[Stored items]
Content starts
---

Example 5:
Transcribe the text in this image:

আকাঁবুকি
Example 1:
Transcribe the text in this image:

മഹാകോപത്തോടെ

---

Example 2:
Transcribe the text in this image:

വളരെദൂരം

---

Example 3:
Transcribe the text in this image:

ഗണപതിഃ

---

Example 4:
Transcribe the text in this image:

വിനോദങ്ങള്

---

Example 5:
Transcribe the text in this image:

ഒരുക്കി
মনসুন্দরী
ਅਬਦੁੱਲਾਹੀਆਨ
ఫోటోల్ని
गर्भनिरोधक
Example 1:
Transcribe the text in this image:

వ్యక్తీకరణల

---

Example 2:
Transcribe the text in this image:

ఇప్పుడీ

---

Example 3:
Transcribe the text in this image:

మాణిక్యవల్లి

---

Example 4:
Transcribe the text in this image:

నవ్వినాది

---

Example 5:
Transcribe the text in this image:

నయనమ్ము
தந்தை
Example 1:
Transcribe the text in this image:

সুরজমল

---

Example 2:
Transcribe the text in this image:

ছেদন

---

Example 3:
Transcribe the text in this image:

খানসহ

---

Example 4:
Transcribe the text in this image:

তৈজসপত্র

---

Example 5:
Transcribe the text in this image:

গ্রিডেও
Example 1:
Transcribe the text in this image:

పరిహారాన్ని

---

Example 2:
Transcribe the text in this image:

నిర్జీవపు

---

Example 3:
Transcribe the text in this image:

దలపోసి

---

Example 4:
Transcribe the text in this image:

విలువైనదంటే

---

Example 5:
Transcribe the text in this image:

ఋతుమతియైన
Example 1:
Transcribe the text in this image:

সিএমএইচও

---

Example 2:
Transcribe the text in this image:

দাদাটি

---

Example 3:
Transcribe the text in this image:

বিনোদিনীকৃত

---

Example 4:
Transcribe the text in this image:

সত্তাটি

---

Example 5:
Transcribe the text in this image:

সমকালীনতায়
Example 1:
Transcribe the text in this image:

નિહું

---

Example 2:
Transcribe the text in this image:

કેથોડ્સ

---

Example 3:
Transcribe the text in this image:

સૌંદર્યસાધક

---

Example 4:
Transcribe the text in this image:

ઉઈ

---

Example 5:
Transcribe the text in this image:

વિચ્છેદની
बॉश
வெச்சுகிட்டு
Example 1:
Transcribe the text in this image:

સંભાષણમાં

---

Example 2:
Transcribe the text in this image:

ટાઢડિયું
Content ends
- _PROBLEM TO WORK ON_
Restate the data above word for word. Leave nothing out.

- _TASK RESULT_
---

Example 5:
Transcribe the text in this image:

আকাঁবুকি
Example 1:
Transcribe the text in this image:

മഹാകോപത്തോടെ

---

Example 2:
Transcribe the text in this image:

വളരെദൂരം

---

Example 3:
Transcribe the text in this image:

ഗണപതിഃ

---

Example 4:
Transcribe the text in this image:

വിനോദങ്ങള്

---

Example 5:
Transcribe the text in this image:

ഒരുക്കി
মনসুন্দরী
ਅਬਦੁੱਲਾਹੀਆਨ
ఫోటోల్ని
गर्भनिरोधक
Example 1:
Transcribe the text in this image:

వ్యక్తీకరణల

---

Example 2:
Transcribe the text in this image:

ఇప్పుడీ

---

Example 3:
Transcribe the text in this image:

మాణిక్యవల్లి

---

Example 4:
Transcribe the text in this image:

నవ్వినాది

---

Example 5:
Transcribe the text in this image:

నయనమ్ము
தந்தை
Example 1:
Transcribe the text in this image:

সুরজমল

---

Example 2:
Transcribe the text in this image:

ছেদন

---

Example 3:
Transcribe the text in this image:

খানসহ

---

Example 4:
Transcribe the text in this image:

তৈজসপত্র

---

Example 5:
Transcribe the text in this image:

গ্রিডেও
Example 1:
Transcribe the text in this image:

పరిహారాన్ని

---

Example 2:
Transcribe the text in this image:

నిర్జీవపు

---

Example 3:
Transcribe the text in this image:

దలపోసి

---

Example 4:
Transcribe the text in this image:

విలువైనదంటే

---

Example 5:
Transcribe the text in this image:

ఋతుమతియైన
Example 1:
Transcribe the text in this image:

সিএমএইচও

---

Example 2:
Transcribe the text in this image:

দাদাটি

---

Example 3:
Transcribe the text in this image:

বিনোদিনীকৃত

---

Example 4:
Transcribe the text in this image:

সত্তাটি

---

Example 5:
Transcribe the text in this image:

সমকালীনতায়
Example 1:
Transcribe the text in this image:

નિહું

---

Example 2:
Transcribe the text in this image:

કેથોડ્સ

---

Example 3:
Transcribe the text in this image:

સૌંદર્યસાધક

---

Example 4:
Transcribe the text in this image:

ઉઈ

---

Example 5:
Transcribe the text in this image:

વિચ્છેદની
बॉश
வெச்சுகிட்டு
Example 1:
Transcribe the text in this image:

સંભાષણમાં

---

Example 2:
Transcribe the text in this image:

ટાઢડિયું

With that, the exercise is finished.